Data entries
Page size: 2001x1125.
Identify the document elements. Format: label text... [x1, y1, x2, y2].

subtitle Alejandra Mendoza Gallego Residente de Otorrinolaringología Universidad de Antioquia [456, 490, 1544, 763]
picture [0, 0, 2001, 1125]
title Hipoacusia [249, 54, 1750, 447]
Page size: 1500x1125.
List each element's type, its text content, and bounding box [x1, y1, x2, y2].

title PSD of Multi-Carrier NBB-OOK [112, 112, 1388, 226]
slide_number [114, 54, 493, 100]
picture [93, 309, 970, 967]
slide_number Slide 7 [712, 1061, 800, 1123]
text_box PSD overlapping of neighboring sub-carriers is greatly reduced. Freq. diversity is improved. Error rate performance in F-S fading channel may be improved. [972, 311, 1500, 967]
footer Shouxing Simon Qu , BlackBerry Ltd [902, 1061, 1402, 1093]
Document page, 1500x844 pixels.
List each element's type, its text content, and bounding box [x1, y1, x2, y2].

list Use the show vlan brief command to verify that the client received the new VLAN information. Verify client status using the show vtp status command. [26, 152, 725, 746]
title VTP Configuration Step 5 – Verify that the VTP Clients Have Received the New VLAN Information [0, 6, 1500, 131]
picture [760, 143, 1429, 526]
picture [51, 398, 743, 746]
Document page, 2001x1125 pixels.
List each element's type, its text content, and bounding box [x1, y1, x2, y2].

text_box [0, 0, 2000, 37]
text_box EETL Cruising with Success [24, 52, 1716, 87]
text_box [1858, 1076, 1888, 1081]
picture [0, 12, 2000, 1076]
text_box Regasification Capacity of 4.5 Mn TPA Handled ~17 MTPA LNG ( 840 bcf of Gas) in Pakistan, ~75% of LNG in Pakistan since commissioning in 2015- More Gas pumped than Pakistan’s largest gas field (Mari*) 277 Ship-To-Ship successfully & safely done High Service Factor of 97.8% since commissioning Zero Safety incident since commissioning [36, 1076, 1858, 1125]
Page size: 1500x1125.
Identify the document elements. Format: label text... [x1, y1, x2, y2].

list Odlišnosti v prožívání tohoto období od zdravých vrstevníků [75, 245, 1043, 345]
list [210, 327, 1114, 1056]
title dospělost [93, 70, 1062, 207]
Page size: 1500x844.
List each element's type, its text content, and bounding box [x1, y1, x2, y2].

AIM OF THE TASK: Copy all of the entries above exactly as shown.

THE COMPLETED TASK:
Page size: 2001x1125.
Identify the document elements. Format: label text... [x1, y1, x2, y2].

subtitle Alejandra Mendoza Gallego Residente de Otorrinolaringología Universidad de Antioquia [456, 490, 1544, 763]
picture [0, 0, 2001, 1125]
title Hipoacusia [249, 54, 1750, 447]
Page size: 1500x1125.
List each element's type, its text content, and bounding box [x1, y1, x2, y2].

title PSD of Multi-Carrier NBB-OOK [112, 112, 1388, 226]
slide_number [114, 54, 493, 100]
picture [93, 309, 970, 967]
slide_number Slide 7 [712, 1061, 800, 1123]
text_box PSD overlapping of neighboring sub-carriers is greatly reduced. Freq. diversity is improved. Error rate performance in F-S fading channel may be improved. [972, 311, 1500, 967]
footer Shouxing Simon Qu , BlackBerry Ltd [902, 1061, 1402, 1093]
Document page, 1500x844 pixels.
List each element's type, its text content, and bounding box [x1, y1, x2, y2].

list Use the show vlan brief command to verify that the client received the new VLAN information. Verify client status using the show vtp status command. [26, 152, 725, 746]
title VTP Configuration Step 5 – Verify that the VTP Clients Have Received the New VLAN Information [0, 6, 1500, 131]
picture [760, 143, 1429, 526]
picture [51, 398, 743, 746]
Document page, 2001x1125 pixels.
List each element's type, its text content, and bounding box [x1, y1, x2, y2].

text_box [0, 0, 2000, 37]
text_box EETL Cruising with Success [24, 52, 1716, 87]
text_box [1858, 1076, 1888, 1081]
picture [0, 12, 2000, 1076]
text_box Regasification Capacity of 4.5 Mn TPA Handled ~17 MTPA LNG ( 840 bcf of Gas) in Pakistan, ~75% of LNG in Pakistan since commissioning in 2015- More Gas pumped than Pakistan’s largest gas field (Mari*) 277 Ship-To-Ship successfully & safely done High Service Factor of 97.8% since commissioning Zero Safety incident since commissioning [36, 1076, 1858, 1125]
Page size: 1500x1125.
Identify the document elements. Format: label text... [x1, y1, x2, y2].

list Odlišnosti v prožívání tohoto období od zdravých vrstevníků [75, 245, 1043, 345]
list [210, 327, 1114, 1056]
title dospělost [93, 70, 1062, 207]
Page size: 1500x844.
List each element's type, its text content, and bounding box [x1, y1, x2, y2].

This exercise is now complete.